As previously announced, on December 17, 2022, Aerojet Rocketdyne Holdings, Inc. (the “Company”) entered into an Agreement and Plan of Merger (the “Merger Agreement”) by and among L3Harris Technologies, Inc. (“L3Harris”), Aquila Merger Sub Inc. (“Merger Sub”), a wholly owned subsidiary of L3Harris, and the Company, pursuant to which, upon the terms and subject to the conditions set forth therein, Merger Sub will merge with and into the Company, with the Company surviving as a wholly owned subsidiary of L3Harris (the “Merger”).
The Merger is conditioned on the expiration or termination of the waiting period under the Hart-Scott-Rodino Antitrust Improvements Act of 1976, as amended (the “HSR Act”). Pursuant to the HSR Act, on March 15, 2023, the Company and L3Harris each received a request for additional information and documentary material, often referred to as a “Second Request,” from the Federal Trade Commission (the “FTC”). Issuance of a Second Request extends the waiting period under the HSR Act until 30 days after the Company and L3Harris have each certified substantial compliance with the Second Request, unless the period for review is extended voluntarily by the parties or is earlier terminated by the FTC.

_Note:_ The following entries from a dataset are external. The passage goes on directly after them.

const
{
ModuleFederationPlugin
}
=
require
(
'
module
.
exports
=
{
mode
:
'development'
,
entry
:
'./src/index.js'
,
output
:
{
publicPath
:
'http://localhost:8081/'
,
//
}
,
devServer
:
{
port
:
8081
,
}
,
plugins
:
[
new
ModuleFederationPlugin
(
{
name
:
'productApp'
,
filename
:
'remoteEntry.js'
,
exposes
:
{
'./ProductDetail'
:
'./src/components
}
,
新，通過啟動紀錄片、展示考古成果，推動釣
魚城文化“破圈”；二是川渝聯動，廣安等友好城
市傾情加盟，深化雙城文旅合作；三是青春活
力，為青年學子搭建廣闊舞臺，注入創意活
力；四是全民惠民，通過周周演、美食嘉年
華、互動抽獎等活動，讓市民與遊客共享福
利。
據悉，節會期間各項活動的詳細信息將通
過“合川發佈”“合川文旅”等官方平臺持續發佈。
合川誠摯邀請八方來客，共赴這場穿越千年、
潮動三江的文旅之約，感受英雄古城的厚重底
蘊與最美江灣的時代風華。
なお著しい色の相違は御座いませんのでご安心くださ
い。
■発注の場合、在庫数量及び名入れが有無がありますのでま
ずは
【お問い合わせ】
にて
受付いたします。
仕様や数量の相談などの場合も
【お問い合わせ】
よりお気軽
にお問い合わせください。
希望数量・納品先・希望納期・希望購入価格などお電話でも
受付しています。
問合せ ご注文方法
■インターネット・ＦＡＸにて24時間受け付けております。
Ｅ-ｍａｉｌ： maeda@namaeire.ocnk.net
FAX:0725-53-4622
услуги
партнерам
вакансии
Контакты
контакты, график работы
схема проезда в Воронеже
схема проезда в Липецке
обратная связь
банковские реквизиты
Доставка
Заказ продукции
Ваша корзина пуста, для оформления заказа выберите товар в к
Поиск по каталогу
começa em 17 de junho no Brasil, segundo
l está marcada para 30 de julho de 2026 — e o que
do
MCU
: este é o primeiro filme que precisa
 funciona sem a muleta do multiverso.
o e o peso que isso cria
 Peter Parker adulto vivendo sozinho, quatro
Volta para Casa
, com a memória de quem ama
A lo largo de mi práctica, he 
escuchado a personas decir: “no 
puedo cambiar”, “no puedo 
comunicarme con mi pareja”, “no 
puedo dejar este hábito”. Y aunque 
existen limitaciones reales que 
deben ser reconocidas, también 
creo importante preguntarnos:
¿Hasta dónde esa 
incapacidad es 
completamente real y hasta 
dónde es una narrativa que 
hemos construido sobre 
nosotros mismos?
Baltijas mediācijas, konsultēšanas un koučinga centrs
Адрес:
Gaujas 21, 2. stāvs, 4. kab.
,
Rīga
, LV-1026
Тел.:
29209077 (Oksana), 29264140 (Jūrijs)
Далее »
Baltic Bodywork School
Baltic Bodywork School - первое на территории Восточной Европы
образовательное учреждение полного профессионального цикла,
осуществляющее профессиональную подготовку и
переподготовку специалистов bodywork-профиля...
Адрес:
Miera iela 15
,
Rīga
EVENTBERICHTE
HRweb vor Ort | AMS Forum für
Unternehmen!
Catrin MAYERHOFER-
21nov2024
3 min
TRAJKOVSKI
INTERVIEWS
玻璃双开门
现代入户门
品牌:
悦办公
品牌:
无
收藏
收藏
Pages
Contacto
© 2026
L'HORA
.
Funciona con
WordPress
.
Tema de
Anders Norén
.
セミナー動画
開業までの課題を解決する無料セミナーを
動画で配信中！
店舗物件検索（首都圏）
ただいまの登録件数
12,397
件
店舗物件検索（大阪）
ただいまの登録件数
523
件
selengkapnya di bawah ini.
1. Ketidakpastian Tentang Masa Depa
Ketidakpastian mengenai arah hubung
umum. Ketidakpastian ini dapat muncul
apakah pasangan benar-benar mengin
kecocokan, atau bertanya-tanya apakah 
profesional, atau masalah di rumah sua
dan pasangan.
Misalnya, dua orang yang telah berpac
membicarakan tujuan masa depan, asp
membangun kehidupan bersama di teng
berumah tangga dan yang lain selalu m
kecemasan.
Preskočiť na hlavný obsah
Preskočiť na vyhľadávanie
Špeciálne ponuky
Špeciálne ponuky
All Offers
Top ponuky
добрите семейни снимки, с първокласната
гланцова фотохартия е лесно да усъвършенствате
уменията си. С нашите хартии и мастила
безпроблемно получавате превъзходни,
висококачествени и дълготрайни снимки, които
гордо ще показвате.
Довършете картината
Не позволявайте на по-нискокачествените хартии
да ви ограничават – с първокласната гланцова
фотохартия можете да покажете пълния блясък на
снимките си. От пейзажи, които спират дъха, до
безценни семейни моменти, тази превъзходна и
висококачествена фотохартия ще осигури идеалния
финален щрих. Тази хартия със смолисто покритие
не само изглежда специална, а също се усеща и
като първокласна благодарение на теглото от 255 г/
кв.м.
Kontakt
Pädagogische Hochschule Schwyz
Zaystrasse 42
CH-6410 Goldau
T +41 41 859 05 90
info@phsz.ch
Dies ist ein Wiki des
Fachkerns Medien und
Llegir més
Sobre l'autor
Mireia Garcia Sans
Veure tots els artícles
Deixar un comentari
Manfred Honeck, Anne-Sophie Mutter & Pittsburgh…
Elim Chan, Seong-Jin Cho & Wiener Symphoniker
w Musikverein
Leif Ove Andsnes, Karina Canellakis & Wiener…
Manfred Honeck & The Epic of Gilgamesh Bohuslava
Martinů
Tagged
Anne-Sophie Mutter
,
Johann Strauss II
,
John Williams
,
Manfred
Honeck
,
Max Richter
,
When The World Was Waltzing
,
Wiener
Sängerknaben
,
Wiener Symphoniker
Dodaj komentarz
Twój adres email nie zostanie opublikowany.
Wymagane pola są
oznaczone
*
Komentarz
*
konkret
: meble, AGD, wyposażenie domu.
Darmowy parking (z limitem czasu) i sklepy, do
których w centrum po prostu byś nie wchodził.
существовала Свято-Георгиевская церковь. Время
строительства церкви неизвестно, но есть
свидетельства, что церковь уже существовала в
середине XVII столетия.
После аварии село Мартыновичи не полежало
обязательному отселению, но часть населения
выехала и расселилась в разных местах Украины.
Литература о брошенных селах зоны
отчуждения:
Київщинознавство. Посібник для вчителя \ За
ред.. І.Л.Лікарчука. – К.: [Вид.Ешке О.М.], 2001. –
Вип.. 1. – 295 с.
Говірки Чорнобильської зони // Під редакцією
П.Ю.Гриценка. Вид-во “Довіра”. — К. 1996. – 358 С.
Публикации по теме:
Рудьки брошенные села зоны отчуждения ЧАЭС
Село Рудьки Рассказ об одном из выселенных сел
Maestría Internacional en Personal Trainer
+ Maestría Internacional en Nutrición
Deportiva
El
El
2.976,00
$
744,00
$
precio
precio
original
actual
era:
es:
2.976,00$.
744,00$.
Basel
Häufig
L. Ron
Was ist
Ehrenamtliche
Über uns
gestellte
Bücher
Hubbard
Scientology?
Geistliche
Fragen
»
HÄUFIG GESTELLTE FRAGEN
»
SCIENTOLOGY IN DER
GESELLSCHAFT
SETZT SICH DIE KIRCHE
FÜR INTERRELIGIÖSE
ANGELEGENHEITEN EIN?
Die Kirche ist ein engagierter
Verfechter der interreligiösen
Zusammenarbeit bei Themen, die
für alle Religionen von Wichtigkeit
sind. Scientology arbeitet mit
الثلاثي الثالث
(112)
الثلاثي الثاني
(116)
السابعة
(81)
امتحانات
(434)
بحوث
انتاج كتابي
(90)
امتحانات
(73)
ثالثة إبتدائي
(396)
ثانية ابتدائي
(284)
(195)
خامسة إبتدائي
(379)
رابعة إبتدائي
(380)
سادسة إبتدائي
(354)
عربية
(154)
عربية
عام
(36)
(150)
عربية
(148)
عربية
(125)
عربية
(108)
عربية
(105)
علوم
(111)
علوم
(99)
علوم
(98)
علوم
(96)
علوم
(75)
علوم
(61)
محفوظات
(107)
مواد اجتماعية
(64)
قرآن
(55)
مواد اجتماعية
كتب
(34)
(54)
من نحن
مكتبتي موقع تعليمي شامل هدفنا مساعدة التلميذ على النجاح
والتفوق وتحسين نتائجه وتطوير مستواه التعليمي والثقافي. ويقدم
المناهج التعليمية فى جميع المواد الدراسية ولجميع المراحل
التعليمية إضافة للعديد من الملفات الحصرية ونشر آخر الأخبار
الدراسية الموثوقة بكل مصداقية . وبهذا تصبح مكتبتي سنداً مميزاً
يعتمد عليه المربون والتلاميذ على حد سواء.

The Company and L3Harris are responding to the FTC in its review of the Merger and continue to expect to consummate the Merger in 2023, subject to the approval of the Company’s stockholders and the satisfaction or waiver of other specified closing conditions.
Additional Information and Where to Find It
In connection with the proposed transaction with L3Harris Technologies, Inc. (“L3Harris”), Aerojet Rocketdyne Holdings, Inc. (the “Company”) has filed and will file relevant materials with the Securities and Exchange Commission (the “SEC”). On February 13, 2023, the Company filed with the SEC a definitive proxy statement on Schedule 14A. The Company’s stockholders are urged to read the proxy statement (a definitive filing of which has been made with the SEC) (including any amendments or supplements thereto) and other relevant documents in connection with the proposed transaction when available because they will contain important information about the proposed transaction. Once filed with the SEC, a copy of the proxy statement and other relevant documents will be available on the SEC’s website at http://www.sec.gov. In addition, you may obtain free copies of the proxy statement (a definitive filing of which has been made with the SEC) and the other documents filed by the Company with the SEC by requesting them in writing from Aerojet Rocketdyne Holdings, Inc., Attn: Corporate Secretary, 222 N. Pacific Coast Highway, Suite 500, El Segundo, California 90245, telephone: (310) 252-8100, or from the Investor Relations section of the Company’s website at http://rocket.com.
Participants in the Solicitation
The Company and certain of its directors, executive officers and employees may be considered to be participants in the solicitation of proxies from the Company’s stockholders in connection with the proposed transaction. Information regarding the persons who may, under the rules of the SEC, be deemed participants in the solicitation of the stockholders of the Company in connection with the proposed transaction can be found in the Company’s Amendment No. 1 to its Annual Report on Form 10-K for the year ended December 31, 2021 and Annual Report on Form 10-K for the year ended December 31, 2022, which are filed with the SEC. You can obtain free copies of these documents on the SEC’s website or from the Company’s website. Stockholders will be able to obtain additional information regarding the Company’s directors and executive officers, including their interests, by reading the Company’s definitive proxy statement, which was filed with the SEC on February 13, 2023, and other relevant documents that the Company will file with the SEC when they become available. Free copies of the definitive proxy statement and such other documents filed by the Company with the SEC may be obtained as described in the preceding paragraph.